Of course this is all probabilistic, but I explained in a parallel subthread why I take even low-probability ways in which the whole thing could fail to work out to be important. To break my acceptance of the MIRI agenda, it is sufficient to establish that the probability of our current path towards runaway AGI culminating in its success is significantly lower than 90something%.

Firstly, I think it's likely that the first AI that we build that attains "human-level reasoning" (in whatever rough measure of "reasoning per unit of time") will be pretty close to at least a local maximum of compute capabilities, and won't easily be scaled up by a factor of 1000 over night.

Why? None of the current neural networks represent a maximum of compute for their host company, or even within an oom.

I realise that the statement was a bit facile, but in concrete terms arbitrary scaling doesn't actually seem to be a problem that has been solved for deep learning so far, and given the advances that were made without it, it's not clear that it will be by the time we reach the human level. Here, for instance, is OpenAI talking about the difficulties with the distributed training process they've set up, which seems to be bounded by nonlinear-in-#machines overheads that in turn generate demand for state on each machine which itself is running up to the limits of RAM and VRAM that is available for single machines with modern hardware.

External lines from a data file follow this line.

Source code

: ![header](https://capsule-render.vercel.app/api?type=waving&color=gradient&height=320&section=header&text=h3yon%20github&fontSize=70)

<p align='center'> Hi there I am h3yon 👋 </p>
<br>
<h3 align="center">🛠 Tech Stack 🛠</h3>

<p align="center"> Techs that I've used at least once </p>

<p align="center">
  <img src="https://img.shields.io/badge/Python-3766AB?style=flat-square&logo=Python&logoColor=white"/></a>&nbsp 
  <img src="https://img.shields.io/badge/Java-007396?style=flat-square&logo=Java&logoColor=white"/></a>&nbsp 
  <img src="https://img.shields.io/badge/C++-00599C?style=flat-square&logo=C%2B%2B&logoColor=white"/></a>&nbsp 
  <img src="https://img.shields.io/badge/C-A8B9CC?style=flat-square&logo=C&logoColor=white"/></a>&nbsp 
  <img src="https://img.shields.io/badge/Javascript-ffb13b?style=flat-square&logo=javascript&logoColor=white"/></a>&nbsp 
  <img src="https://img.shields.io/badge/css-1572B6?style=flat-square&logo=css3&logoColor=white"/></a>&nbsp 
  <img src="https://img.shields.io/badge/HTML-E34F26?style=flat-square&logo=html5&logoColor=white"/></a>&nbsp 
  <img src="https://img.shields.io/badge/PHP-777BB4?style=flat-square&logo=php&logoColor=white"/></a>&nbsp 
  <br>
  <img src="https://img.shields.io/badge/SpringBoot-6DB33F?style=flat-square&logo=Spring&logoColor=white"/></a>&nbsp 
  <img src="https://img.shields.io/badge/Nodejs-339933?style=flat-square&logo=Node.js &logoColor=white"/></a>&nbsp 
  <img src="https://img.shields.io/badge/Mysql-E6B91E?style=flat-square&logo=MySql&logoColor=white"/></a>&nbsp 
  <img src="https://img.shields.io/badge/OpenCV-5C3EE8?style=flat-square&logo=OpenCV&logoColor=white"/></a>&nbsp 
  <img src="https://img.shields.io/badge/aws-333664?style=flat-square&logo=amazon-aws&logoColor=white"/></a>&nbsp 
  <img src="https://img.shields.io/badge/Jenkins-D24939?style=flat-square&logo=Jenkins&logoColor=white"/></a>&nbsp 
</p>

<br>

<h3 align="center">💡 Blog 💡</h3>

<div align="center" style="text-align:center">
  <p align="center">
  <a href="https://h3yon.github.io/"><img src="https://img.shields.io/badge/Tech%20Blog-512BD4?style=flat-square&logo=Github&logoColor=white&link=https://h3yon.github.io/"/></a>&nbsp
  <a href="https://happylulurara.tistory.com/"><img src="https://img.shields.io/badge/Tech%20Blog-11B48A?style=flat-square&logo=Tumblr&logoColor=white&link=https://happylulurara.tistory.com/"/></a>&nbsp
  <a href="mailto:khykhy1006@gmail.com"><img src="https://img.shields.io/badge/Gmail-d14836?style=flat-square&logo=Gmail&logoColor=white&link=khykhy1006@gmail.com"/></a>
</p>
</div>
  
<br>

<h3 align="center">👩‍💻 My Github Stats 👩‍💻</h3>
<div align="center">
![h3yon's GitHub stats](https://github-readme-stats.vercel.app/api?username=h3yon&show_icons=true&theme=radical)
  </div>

If that's the issue, then the existence of hundreds of thousands of more nodes at Azure (if ones with the right kind of hardware indeed exist) may not matter, because you could not make them train the same network in parallel.

On the other hand, one could imagine that the "continued learning" process of the hypothetical superhuman AI would not involve further training of the network but instead some other more legible mechanism, such as it populating a database of facts; in that case, however, it would start exhibiting scaling problems that very much resemble the scaling problems of meat humans. That is, you can easily improve 'software' like memes and theories but not 'hardware' like brain architecture (which, for the AI, would be the weights and the design of the network), and the 'software' has soft limits to possible returns; also, we still haven't really dealt with the problem of running a trained instance of AI in a distributed fashion rather than a single machine, so even if the AI can acquire lots of compute nodes that are good enough to run one copy (no guarantee; easily hacked Chinese toasters don't come with A100s, and my impression is that when you go on cloud services nowadays the really high-end GPU options all have low availability, implying that they are not particularly overprovisioned) all it could do would be running autonomous copies of itself on them, which would have to coordinate through some channel that is much more bounded than "share brain state" like a collective of humans who have no better option than to talk to each other.